It’s time for a homeschool mid-year check up! Just like you get check-ups, your homeschool needs them too.
Do you go to the doctor when you’re not feeling well? Hopefully you’re better about it than I am. I typically wait until I feel like I’m dying before I call the doctor and that’s usually one of the worst things I can do. If I would have gone sooner, not only would I have felt better faster, it also wouldn’t have gotten as bad as it did. All those years of not going in for a checkup isn’t the best thing either. What if something was wrong with me and I didn’t know it yet? You would know if you did a homeschool mid-year check up!
A check up could alert the doctor and myself to something that’s wrong before it gets serious. So why do we put them off? It’s no different for my homeschool or yours. Even homeschools need checkups, and doing a homeschool mid-year check up is a must. Why bother? Especially if everything seems to be going really good.
It gives you a chance to review your goals – are you meeting them, or not, or sorta kinda. Maybe homeschool is going great, but could you spice it up a little more? Are your kids really learning? Is everything going great because the work is too easy and not challenging them? Maybe you’ve just found a really great rhythm and nothing needs tweaking. Congratulations! Enjoy this phase while it lasts!
Why do a mid-year homeschool review? By the time you reach the Christmas break you’ve been using your curriculum long enough to hopefully now if it’s working or not. This is the best time during the homeschool year to make change. You can start fresh after the break. There is still enough time to tweak what you’re using if it’s not working for you. Can’t order new curriculum? Then just tweak what you’re using or go back to what was working. Make it work for you, not the other way around!
Review your goals for the homeschool year. Are they obtainable? Have you met your goals? Make some new ones. Look carefully at your kids grades, is the work too hard? Is it too easy? Or is it Goldilocks? Are you having any discipline problems that need to be addressed? This can be a reflection of the curriculum, learning style and many other things. Take time to think and pray over these things now before it becomes worse.
How’s your record keeping? Are you keeping up? If not, take this time to get caught up. Do you like your record keeping or would you like to switch next year? Make notes! Take time to really assess your whole homeschool, the curriculum, classes, projects, extras and make notes of what you’d like to change for next year. Are there fun projects or field trips, movies, anything that you forgot about or would still like to do? Try to see if you can work them in.
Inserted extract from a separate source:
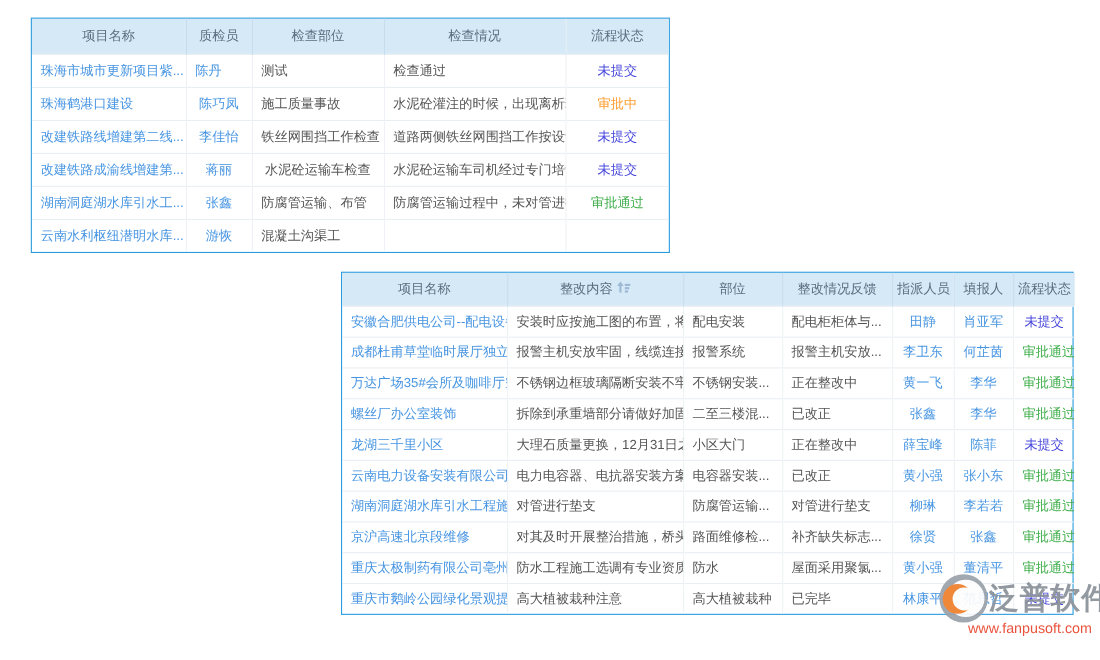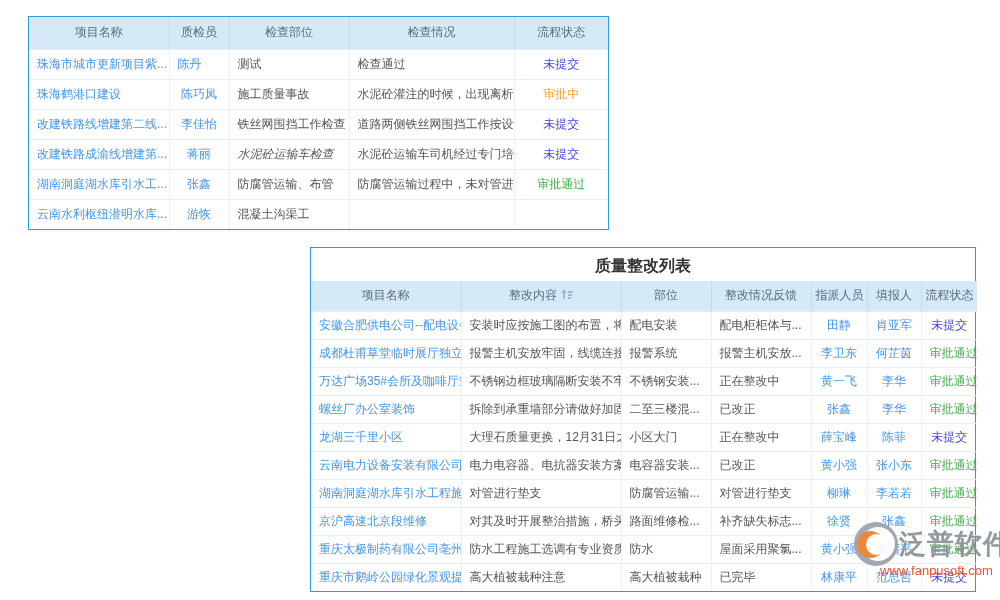"水泥砼运输车检查" td { font-style: italic -> none; text-align: left -> center }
Talk with your kids! Ask them how they feel homeschool is going. Are they being socialized enough? Are there things they want to learn that you didn’t know about? Do they feel like they’re struggling anywhere or would they like a little more of a challenge? You’d be surprised at what your kids will tell you when they feel like they can open up to you and they should be able to be honest with you about homeschool. But be prepared, we need to be critiqued too, and sometimes that pill can be hard to swallow. But if we need to make changes, then they should start with us.
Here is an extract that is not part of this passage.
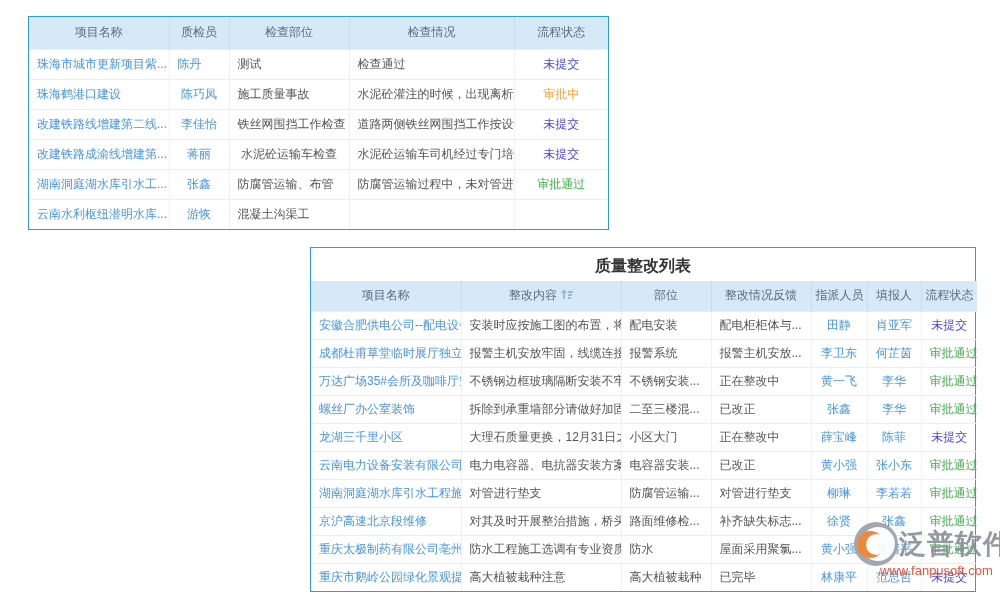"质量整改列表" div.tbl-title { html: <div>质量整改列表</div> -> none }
Think about a mid-year review like a review at your job. Some companies only do annual reviews and some do both. This gives the employer and the employee a chance to find out the company as a whole is doing and if it’s moving along the projected path. It also does the same for the employee. Are you still heading in the right direction, how’s your attitude toward the company and fellow employees, etc.
It’s really no different for a homeschool. We need to know as teachers how we’re doing. We need to know how our homeschool as a whole is doing and are we still on the path we set at the beginning of the homeschool year? How does the principal of the homeschool think we’re doing? If that’s your spouse, are they fully aware of what’s really going on? And what about our students, how do they feel about the homeschool as a whole, their work, curriculum, attitudes, etc.
Now is the time to fix what needs to be fixed for the remainder of this homeschool year. Above all, take time to pray over your homeschool, yourself as a teacher and your kids as students. Then take time to reflect and review. You could do it a home, Starbucks or do it retreat style and go away for a weekend. Wherever you will have some quiet time. Just remember this is not the time to beat yourself up. It’s just a mid-year checkup!